Since its launch in 2005, the price of a single Revlimid pill has risen from $215 to its present $832. A deposition from 2015 revealed that executives at Celgene—which has since been acquired by Bristol Myers Squibb—were free to raise (PDF) the price of the multiple myeloma drug “any time they wanted.” 

In October 2020, the committee presented similar evidence on the pricing strategies of Novartis, Amgen and Mallinckrodt. For example, in their pricing of H.P. Acthar Gel, Mallinckrodt execs went (PDF) “as high as possible” to meet financial goals, the committee wrote in a report.

The committee’s scrutiny also came upon AbbVie for its management of blockbusters Humira and Imbruvica. The probe showed that the company raised prices and exploited the U.S. patent system.
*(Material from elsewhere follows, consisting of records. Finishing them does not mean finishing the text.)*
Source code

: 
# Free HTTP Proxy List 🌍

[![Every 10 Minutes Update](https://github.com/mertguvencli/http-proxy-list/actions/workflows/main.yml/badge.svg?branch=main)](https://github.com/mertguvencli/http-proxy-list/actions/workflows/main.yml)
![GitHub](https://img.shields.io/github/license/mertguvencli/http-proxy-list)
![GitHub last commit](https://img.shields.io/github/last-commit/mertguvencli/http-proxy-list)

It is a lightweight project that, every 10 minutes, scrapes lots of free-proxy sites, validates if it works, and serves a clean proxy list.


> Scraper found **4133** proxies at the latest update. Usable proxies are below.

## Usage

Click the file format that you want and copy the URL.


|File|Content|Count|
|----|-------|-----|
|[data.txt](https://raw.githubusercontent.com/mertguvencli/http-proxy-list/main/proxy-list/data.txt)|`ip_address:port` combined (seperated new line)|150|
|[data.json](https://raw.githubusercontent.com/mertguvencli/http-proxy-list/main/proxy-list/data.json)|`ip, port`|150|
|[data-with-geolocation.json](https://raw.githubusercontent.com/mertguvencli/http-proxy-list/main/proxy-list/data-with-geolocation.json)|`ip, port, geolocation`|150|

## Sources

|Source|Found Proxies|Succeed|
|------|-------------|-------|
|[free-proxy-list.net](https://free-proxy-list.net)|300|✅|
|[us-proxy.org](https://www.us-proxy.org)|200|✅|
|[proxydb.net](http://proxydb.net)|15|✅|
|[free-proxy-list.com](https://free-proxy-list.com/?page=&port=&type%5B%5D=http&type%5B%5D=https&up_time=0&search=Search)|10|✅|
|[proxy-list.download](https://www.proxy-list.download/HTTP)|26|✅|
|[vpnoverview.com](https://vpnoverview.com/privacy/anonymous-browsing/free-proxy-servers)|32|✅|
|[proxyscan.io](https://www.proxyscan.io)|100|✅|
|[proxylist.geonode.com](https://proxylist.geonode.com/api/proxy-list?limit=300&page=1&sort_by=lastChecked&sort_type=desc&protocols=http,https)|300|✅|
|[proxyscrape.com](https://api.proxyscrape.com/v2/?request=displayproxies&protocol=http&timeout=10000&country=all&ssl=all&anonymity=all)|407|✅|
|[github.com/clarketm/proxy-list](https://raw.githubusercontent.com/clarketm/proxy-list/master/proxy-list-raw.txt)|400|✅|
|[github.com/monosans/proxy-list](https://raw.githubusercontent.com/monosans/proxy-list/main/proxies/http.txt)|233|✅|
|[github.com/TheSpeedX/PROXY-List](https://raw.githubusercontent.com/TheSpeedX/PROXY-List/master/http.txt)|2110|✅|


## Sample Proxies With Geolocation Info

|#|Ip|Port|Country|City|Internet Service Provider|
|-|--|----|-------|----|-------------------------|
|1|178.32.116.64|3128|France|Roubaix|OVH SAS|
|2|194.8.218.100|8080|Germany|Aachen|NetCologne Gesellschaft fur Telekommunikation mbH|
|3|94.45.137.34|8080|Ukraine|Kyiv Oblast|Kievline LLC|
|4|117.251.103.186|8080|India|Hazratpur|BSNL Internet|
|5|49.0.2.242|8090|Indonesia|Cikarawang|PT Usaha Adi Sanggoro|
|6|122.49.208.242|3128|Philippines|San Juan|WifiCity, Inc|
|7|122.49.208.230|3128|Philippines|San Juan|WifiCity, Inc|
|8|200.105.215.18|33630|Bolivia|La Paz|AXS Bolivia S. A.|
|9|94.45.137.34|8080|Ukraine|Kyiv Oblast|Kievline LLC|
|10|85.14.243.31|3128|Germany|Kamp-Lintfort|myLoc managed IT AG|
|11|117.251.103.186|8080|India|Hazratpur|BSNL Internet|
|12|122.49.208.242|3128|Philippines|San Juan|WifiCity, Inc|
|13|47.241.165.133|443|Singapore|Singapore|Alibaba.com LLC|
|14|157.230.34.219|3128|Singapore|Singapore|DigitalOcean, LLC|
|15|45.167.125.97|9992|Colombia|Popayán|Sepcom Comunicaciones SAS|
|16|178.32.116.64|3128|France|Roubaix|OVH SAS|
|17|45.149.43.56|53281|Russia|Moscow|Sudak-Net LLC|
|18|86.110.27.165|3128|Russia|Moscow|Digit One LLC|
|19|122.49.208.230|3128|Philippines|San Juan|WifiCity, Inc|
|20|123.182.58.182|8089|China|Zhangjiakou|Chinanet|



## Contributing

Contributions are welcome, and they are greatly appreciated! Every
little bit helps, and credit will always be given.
Investigators were able to conduct their activities only after lawmakers threatened AbbVie with a subpoena eight months earlier.  

“The facts show that AbbVie raised prices on Americans for one simple reason: greed,” Maloney said in a hearing in May.

RELATED: AbbVie repeatedly hiked Humira, Imbruvica prices and abused patents to keep competitors at bay: report

Within the last several weeks, Democrats have reportedly agreed to a framework for a drug pricing deal that will allow the government some ability to negotiate prices for drugs covered under Medicare Part B and Part D. But analysts at Evercore ISI termed the new structure “negotiation in name only,” as it will cover only the 10 most costly Medicare drugs in 2025, with progressively more meds added over future years.